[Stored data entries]
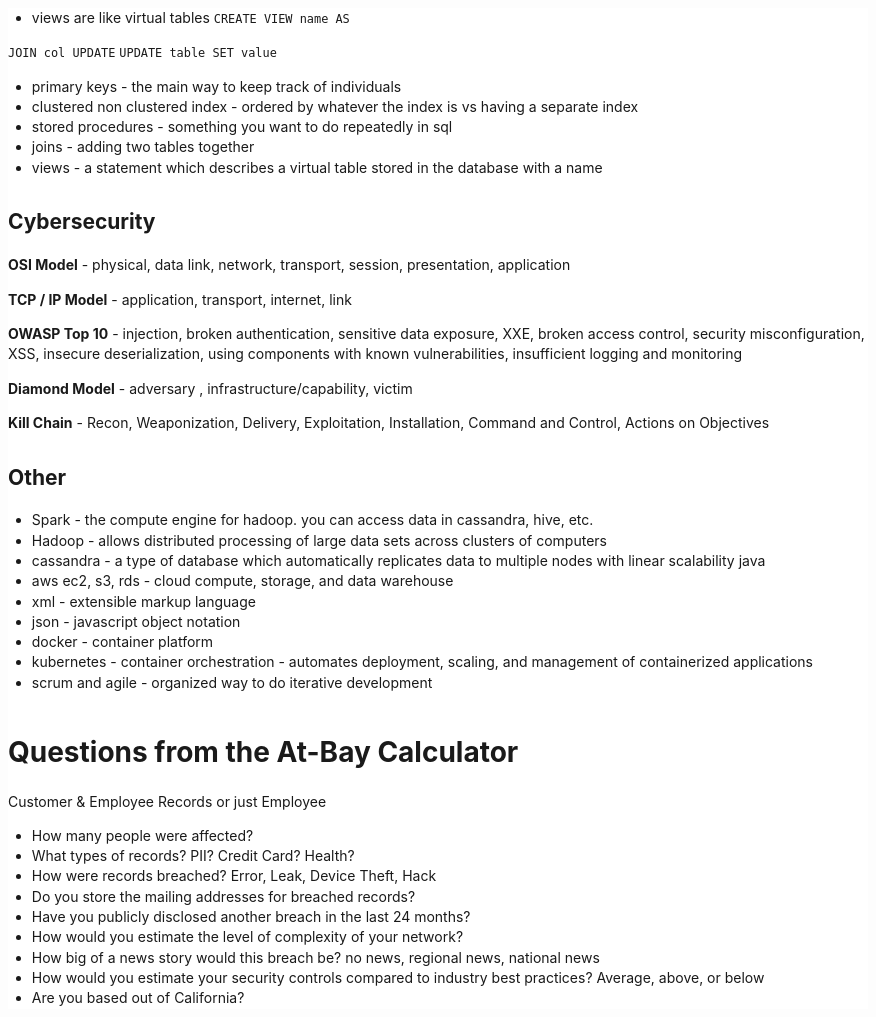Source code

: * views are like virtual tables
`CREATE VIEW name AS`

`JOIN col UPDATE`
`UPDATE table SET value`
* primary keys - the main way to keep track of individuals
* clustered non clustered index - ordered by whatever the index is vs having a separate index
* stored procedures - something you want to do repeatedly in sql
* joins - adding two tables together
* views - a statement which describes a virtual table stored in the database with a name


## Cybersecurity

**OSI Model** - physical, data link, network, transport, session, presentation, application

**TCP / IP Model** - application, transport, internet, link

**OWASP Top 10** - injection, broken authentication, sensitive data exposure, XXE, broken access control, security misconfiguration, XSS, insecure deserialization, using components with known vulnerabilities, insufficient logging and monitoring

**Diamond Model** - adversary , infrastructure/capability, victim

**Kill Chain** - Recon, Weaponization, Delivery, Exploitation, Installation, Command and Control, Actions on Objectives

## Other

* Spark - the compute engine for hadoop. you can access data in cassandra, hive, etc.
* Hadoop - allows distributed processing of large data sets across clusters of computers
* cassandra - a type of database which automatically replicates data to multiple nodes with linear scalability
java
* aws ec2, s3, rds - cloud compute, storage, and data warehouse
* xml - extensible markup language
* json - javascript object notation
* docker - container platform
* kubernetes - container orchestration - automates deployment, scaling, and management of containerized applications
* scrum and agile - organized way to do iterative development



# Questions from the At-Bay Calculator

Customer & Employee Records or just Employee
* How many people were affected?
* What types of records? PII? Credit Card? Health?
* How were records breached? Error, Leak, Device Theft, Hack
* Do you store the mailing addresses for breached records?
* Have you publicly disclosed another breach in the last 24 months?
* How would you estimate the level of complexity of your network?
* How big of a news story would this breach be? no news, regional news, national news
* How would you estimate your security controls compared to industry best practices? Average, above, or below
* Are you based out of California?
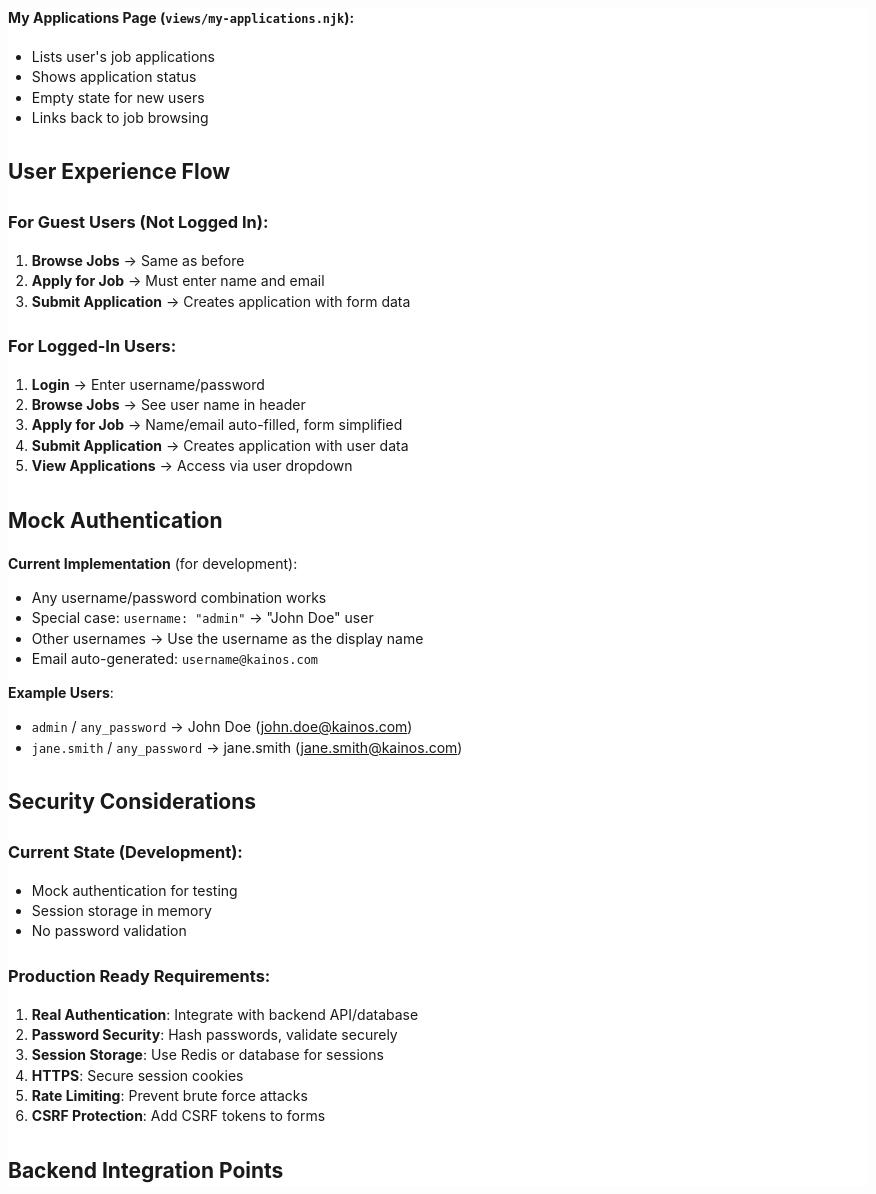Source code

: #### My Applications Page (`views/my-applications.njk`):
- Lists user's job applications
- Shows application status
- Empty state for new users
- Links back to job browsing

## User Experience Flow

### For Guest Users (Not Logged In):
1. **Browse Jobs** → Same as before
2. **Apply for Job** → Must enter name and email
3. **Submit Application** → Creates application with form data

### For Logged-In Users:
1. **Login** → Enter username/password
2. **Browse Jobs** → See user name in header
3. **Apply for Job** → Name/email auto-filled, form simplified
4. **Submit Application** → Creates application with user data
5. **View Applications** → Access via user dropdown

## Mock Authentication

**Current Implementation** (for development):
- Any username/password combination works
- Special case: `username: "admin"` → "John Doe" user
- Other usernames → Use the username as the display name
- Email auto-generated: `username@kainos.com`

**Example Users**:
- `admin` / `any_password` → John Doe (john.doe@kainos.com)
- `jane.smith` / `any_password` → jane.smith (jane.smith@kainos.com)

## Security Considerations

### Current State (Development):
- Mock authentication for testing
- Session storage in memory
- No password validation

### Production Ready Requirements:
1. **Real Authentication**: Integrate with backend API/database
2. **Password Security**: Hash passwords, validate securely
3. **Session Storage**: Use Redis or database for sessions
4. **HTTPS**: Secure session cookies
5. **Rate Limiting**: Prevent brute force attacks
6. **CSRF Protection**: Add CSRF tokens to forms

## Backend Integration Points
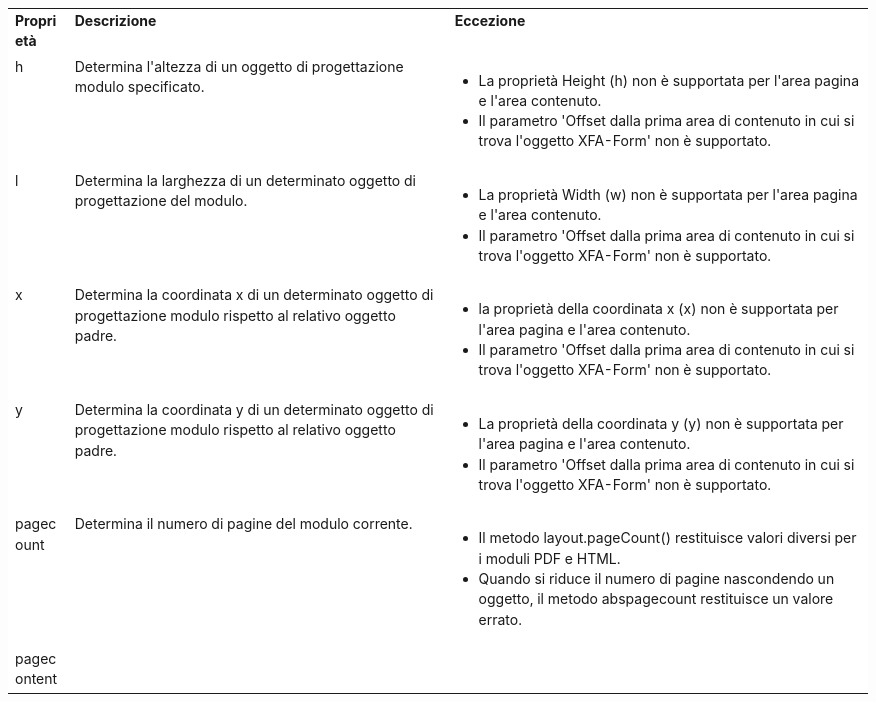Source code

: <table>
 <tbody>
  <tr>
   <td><strong>Proprietà</strong></td>
   <td><strong>Descrizione</strong></td>
   <td><strong>Eccezione</strong></td>
  </tr>
  <tr>
   <td>h</td>
   <td>Determina l'altezza di un oggetto di progettazione modulo specificato.<br /> </td>
   <td>
    <ul>
     <li>La proprietà Height (h) non è supportata per l'area pagina e l'area contenuto. </li>
     <li>Il parametro 'Offset dalla prima area di contenuto in cui si trova l'oggetto XFA-Form' non è supportato.</li>
    </ul> </td>
  </tr>
  <tr>
   <td>l</td>
   <td>Determina la larghezza di un determinato oggetto di progettazione del modulo.</td>
   <td>
    <ul>
     <li>La proprietà Width (w) non è supportata per l'area pagina e l'area contenuto. </li>
     <li>Il parametro 'Offset dalla prima area di contenuto in cui si trova l'oggetto XFA-Form' non è supportato.</li>
    </ul> </td>
  </tr>
  <tr>
   <td>x</td>
   <td>Determina la coordinata x di un determinato oggetto di progettazione modulo rispetto al relativo oggetto padre.</td>
   <td>
    <ul>
     <li>la proprietà della coordinata x (x) non è supportata per l'area pagina e l'area contenuto. </li>
     <li>Il parametro 'Offset dalla prima area di contenuto in cui si trova l'oggetto XFA-Form' non è supportato.</li>
    </ul> </td>
  </tr>
  <tr>
   <td>y</td>
   <td>Determina la coordinata y di un determinato oggetto di progettazione modulo rispetto al relativo oggetto padre.</td>
   <td>
    <ul>
     <li>La proprietà della coordinata y (y) non è supportata per l'area pagina e l'area contenuto. </li>
     <li>Il parametro 'Offset dalla prima area di contenuto in cui si trova l'oggetto XFA-Form' non è supportato.</li>
    </ul> </td>
  </tr>
  <tr>
   <td>pagecount</td>
   <td>Determina il numero di pagine del modulo corrente.</td>
   <td>
    <ul>
     <li>Il metodo layout.pageCount() restituisce valori diversi per i moduli PDF e HTML.</li>
     <li>Quando si riduce il numero di pagine nascondendo un oggetto, il metodo abspagecount restituisce un valore errato.<br /> </li>
    </ul> </td>
  </tr>
  <tr>
   <td>pagecontent</td>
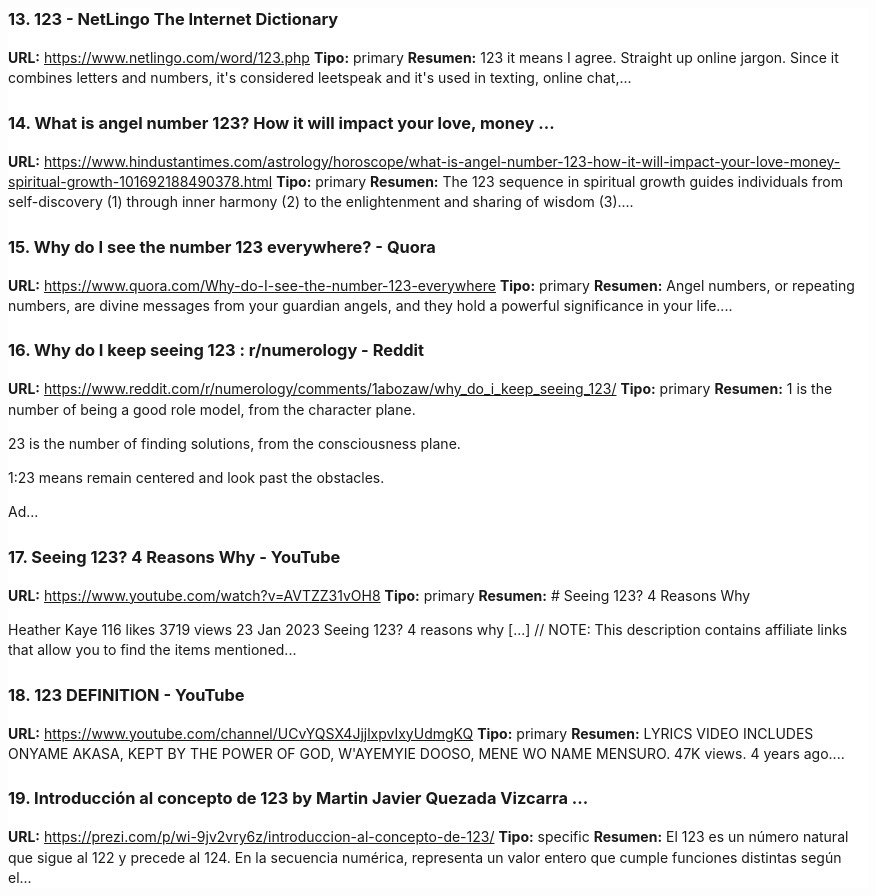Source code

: ### 13. 123 - NetLingo The Internet Dictionary
**URL:** https://www.netlingo.com/word/123.php
**Tipo:** primary
**Resumen:** 123 it means I agree. Straight up online jargon. Since it combines letters and numbers, it's considered leetspeak and it's used in texting, online chat,...

### 14. What is angel number 123? How it will impact your love, money ...
**URL:** https://www.hindustantimes.com/astrology/horoscope/what-is-angel-number-123-how-it-will-impact-your-love-money-spiritual-growth-101692188490378.html
**Tipo:** primary
**Resumen:** The 123 sequence in spiritual growth guides individuals from self-discovery (1) through inner harmony (2) to the enlightenment and sharing of wisdom (3)....

### 15. Why do I see the number 123 everywhere? - Quora
**URL:** https://www.quora.com/Why-do-I-see-the-number-123-everywhere
**Tipo:** primary
**Resumen:** Angel numbers, or repeating numbers, are divine messages from your guardian angels, and they hold a powerful significance in your life....

### 16. Why do I keep seeing 123 : r/numerology - Reddit
**URL:** https://www.reddit.com/r/numerology/comments/1abozaw/why_do_i_keep_seeing_123/
**Tipo:** primary
**Resumen:** 1 is the number of being a good role model, from the character plane.

23 is the number of finding solutions, from the consciousness plane.

1:23 means remain centered and look past the obstacles.

Ad...

### 17. Seeing 123? 4 Reasons Why - YouTube
**URL:** https://www.youtube.com/watch?v=AVTZZ31vOH8
**Tipo:** primary
**Resumen:** # Seeing 123? 4 Reasons Why

Heather Kaye
116 likes
3719 views
23 Jan 2023
Seeing 123? 4 reasons why [...] // NOTE: This description contains affiliate links that allow you to find the items mentioned...

### 18. 123 DEFINITION - YouTube
**URL:** https://www.youtube.com/channel/UCvYQSX4JjjlxpvIxyUdmgKQ
**Tipo:** primary
**Resumen:** LYRICS VIDEO INCLUDES ONYAME AKASA, KEPT BY THE POWER OF GOD, W'AYEMYIE DOOSO, MENE WO NAME MENSURO. 47K views. 4 years ago....

### 19. Introducción al concepto de 123 by Martin Javier Quezada Vizcarra ...
**URL:** https://prezi.com/p/wi-9jv2vry6z/introduccion-al-concepto-de-123/
**Tipo:** specific
**Resumen:** El 123 es un número natural que sigue al 122 y precede al 124. En la secuencia numérica, representa un valor entero que cumple funciones distintas según el...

PROMPT:
Copy the lines from the one containing "### 15. Why" up to and including the one containing "in your life....", keeping every character unchanged.

RESPONSE AREA:
### 15. Why do I see the number 123 everywhere? - Quora
**URL:** https://www.quora.com/Why-do-I-see-the-number-123-everywhere
**Tipo:** primary
**Resumen:** Angel numbers, or repeating numbers, are divine messages from your guardian angels, and they hold a powerful significance in your life....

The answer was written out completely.